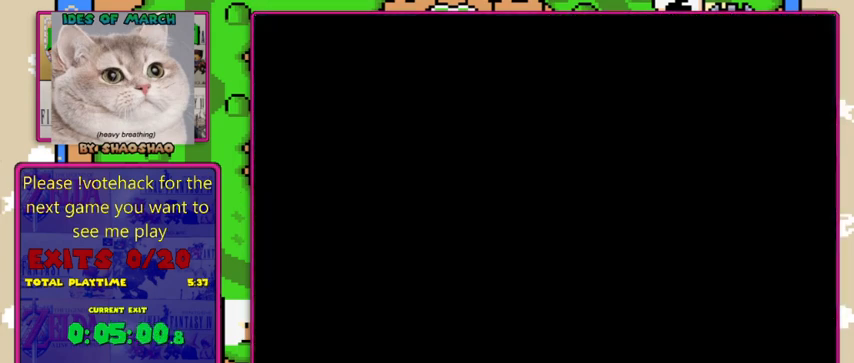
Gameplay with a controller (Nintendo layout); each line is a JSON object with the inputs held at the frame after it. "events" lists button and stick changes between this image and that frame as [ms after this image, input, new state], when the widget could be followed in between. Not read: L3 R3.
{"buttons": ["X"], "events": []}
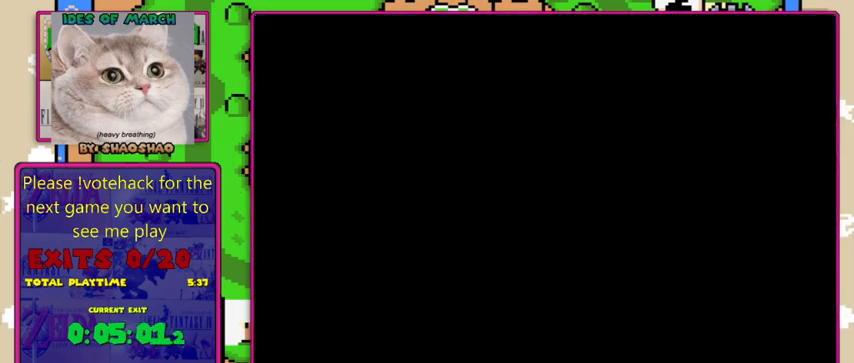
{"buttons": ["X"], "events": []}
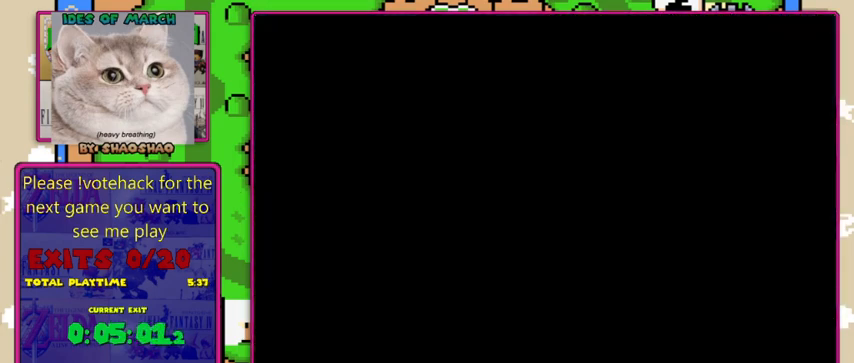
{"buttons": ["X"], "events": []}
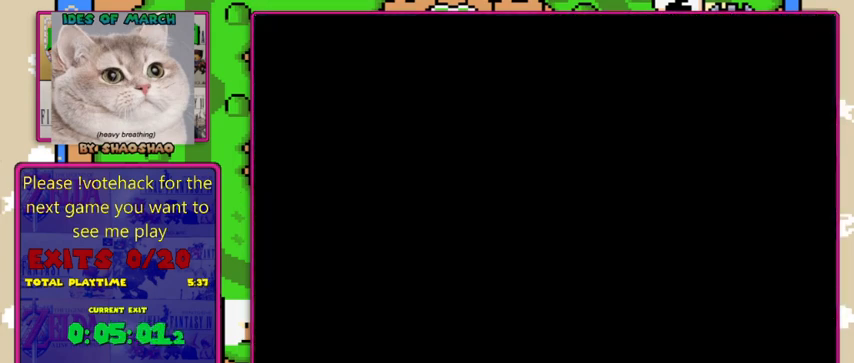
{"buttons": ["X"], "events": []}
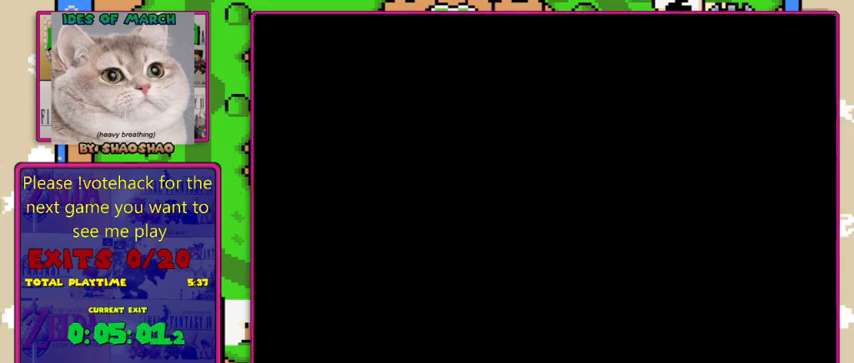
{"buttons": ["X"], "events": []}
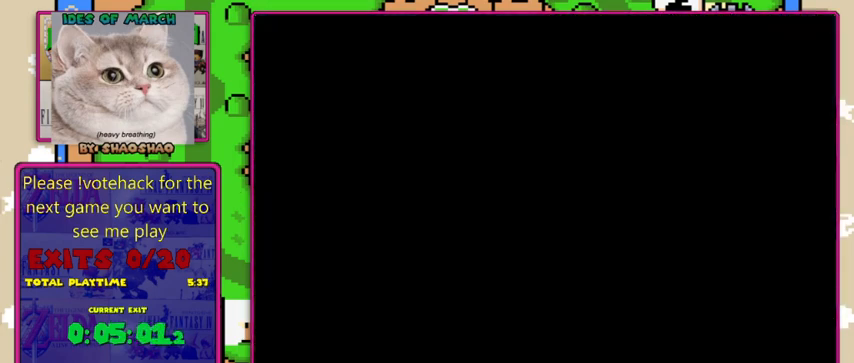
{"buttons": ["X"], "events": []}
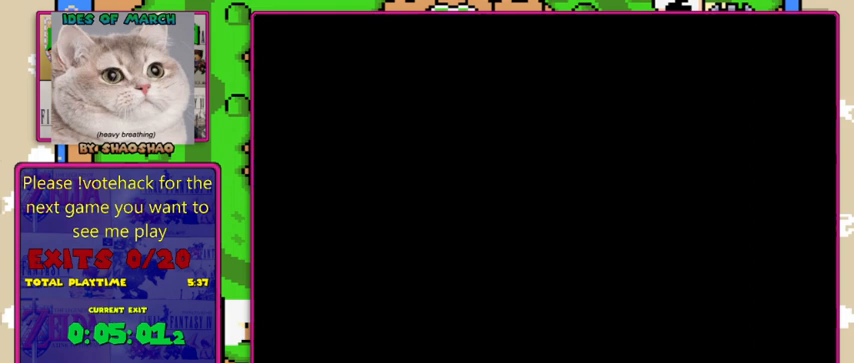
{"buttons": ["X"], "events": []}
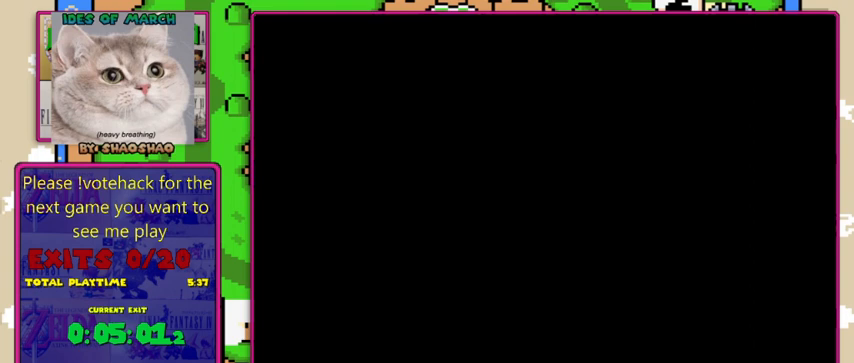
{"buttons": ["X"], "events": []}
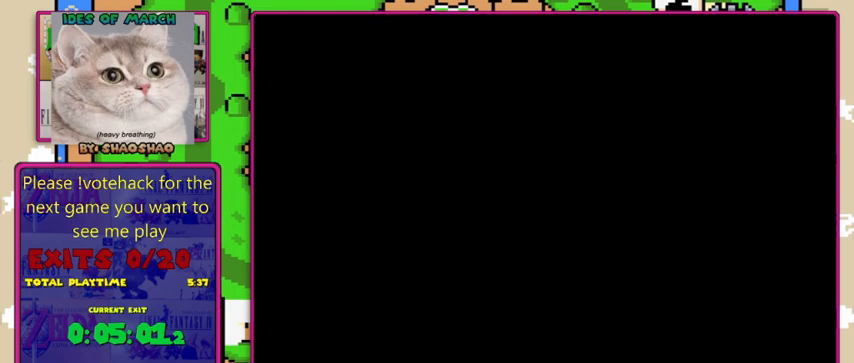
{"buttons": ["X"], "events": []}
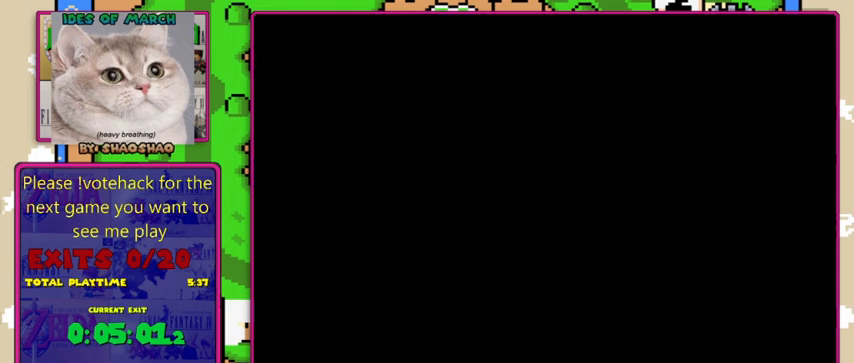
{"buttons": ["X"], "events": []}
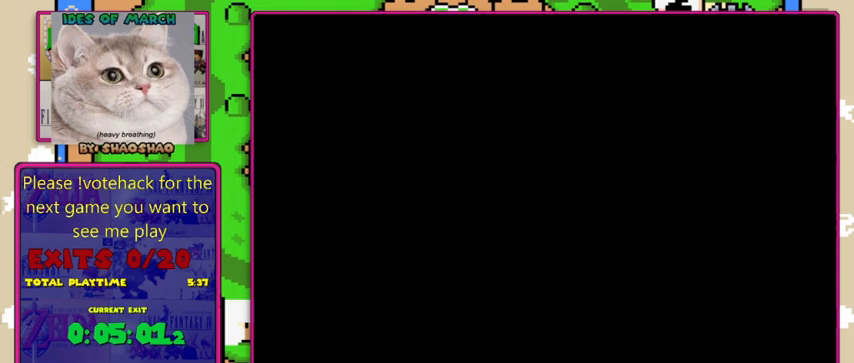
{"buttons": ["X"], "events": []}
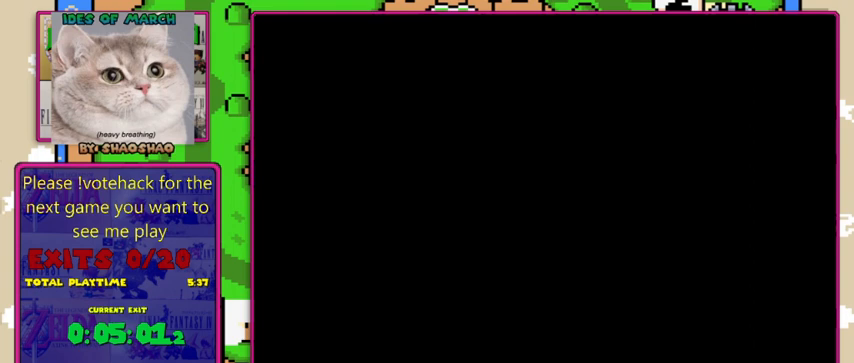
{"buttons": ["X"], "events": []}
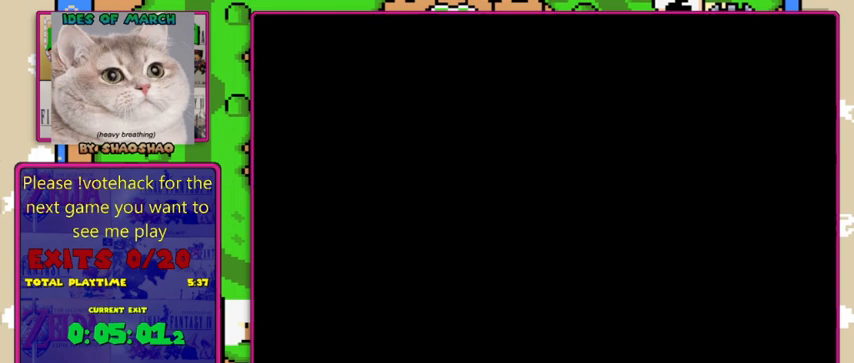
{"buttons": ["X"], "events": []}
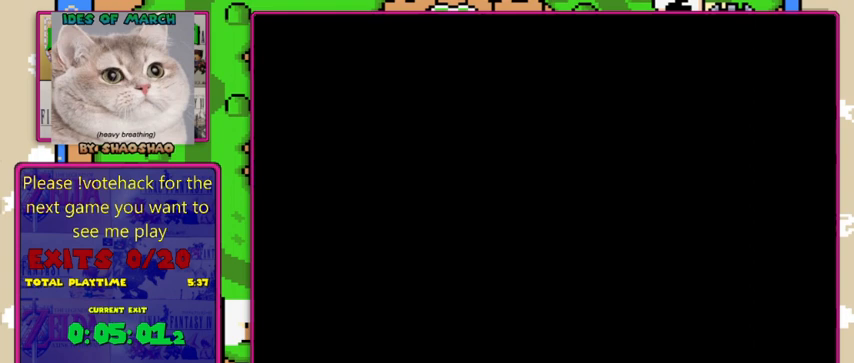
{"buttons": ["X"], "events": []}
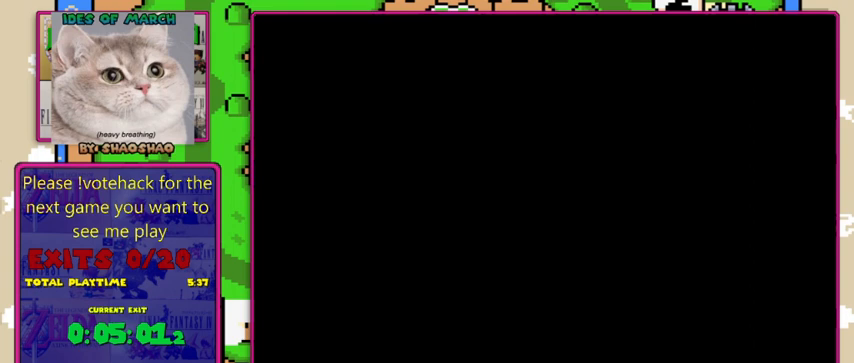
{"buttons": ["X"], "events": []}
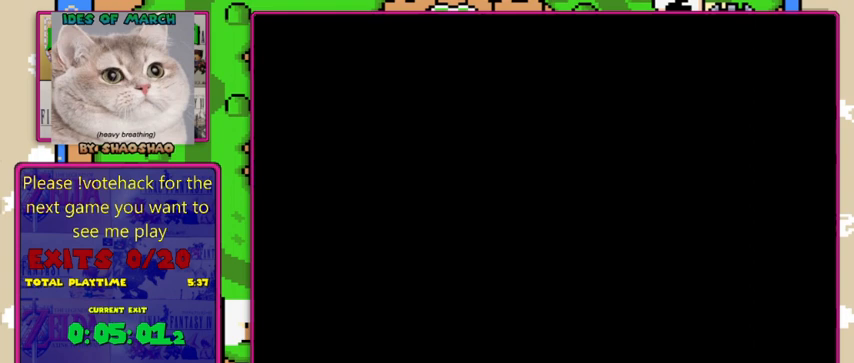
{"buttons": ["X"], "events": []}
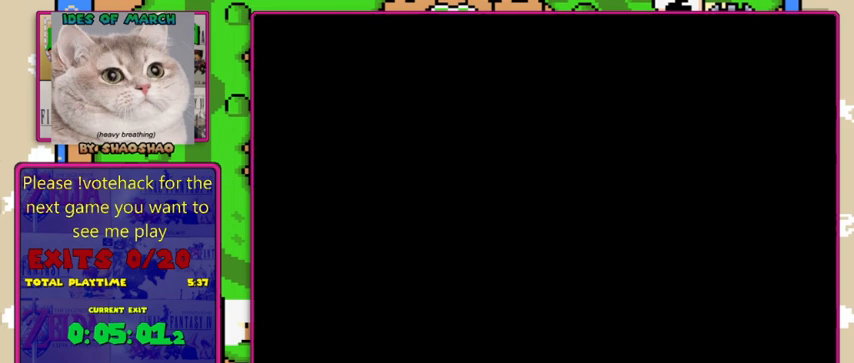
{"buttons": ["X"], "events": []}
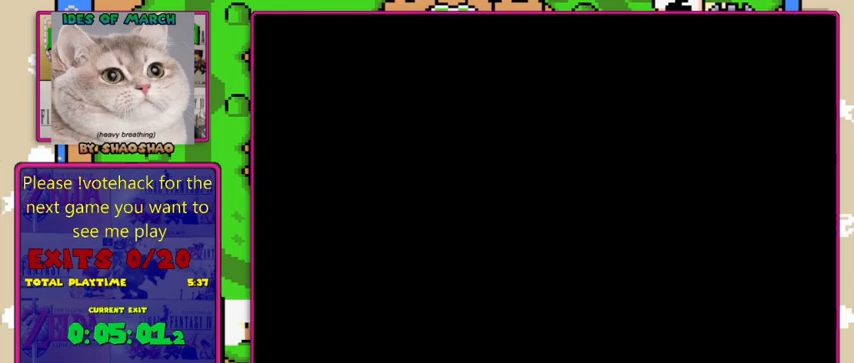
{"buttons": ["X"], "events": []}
——————
Without the pictures, retype the whole of the material above exactly.

Gameplay with a controller (Nintendo layout); each line is a JSON object with the inputs held at the frame after it. "events" lists button and stick changes between this image and that frame as [ms after this image, input, new state], when the widget could be followed in between. Not read: L3 R3.
{"buttons": ["X"], "events": []}
{"buttons": ["X"], "events": []}
{"buttons": ["X"], "events": []}
{"buttons": ["X"], "events": []}
{"buttons": ["X"], "events": []}
{"buttons": ["X"], "events": []}
{"buttons": ["X"], "events": []}
{"buttons": ["X"], "events": []}
{"buttons": ["X"], "events": []}
{"buttons": ["X"], "events": []}
{"buttons": ["X"], "events": []}
{"buttons": ["X"], "events": []}
{"buttons": ["X"], "events": []}
{"buttons": ["X"], "events": []}
{"buttons": ["X"], "events": []}
{"buttons": ["X"], "events": []}
{"buttons": ["X"], "events": []}
{"buttons": ["X"], "events": []}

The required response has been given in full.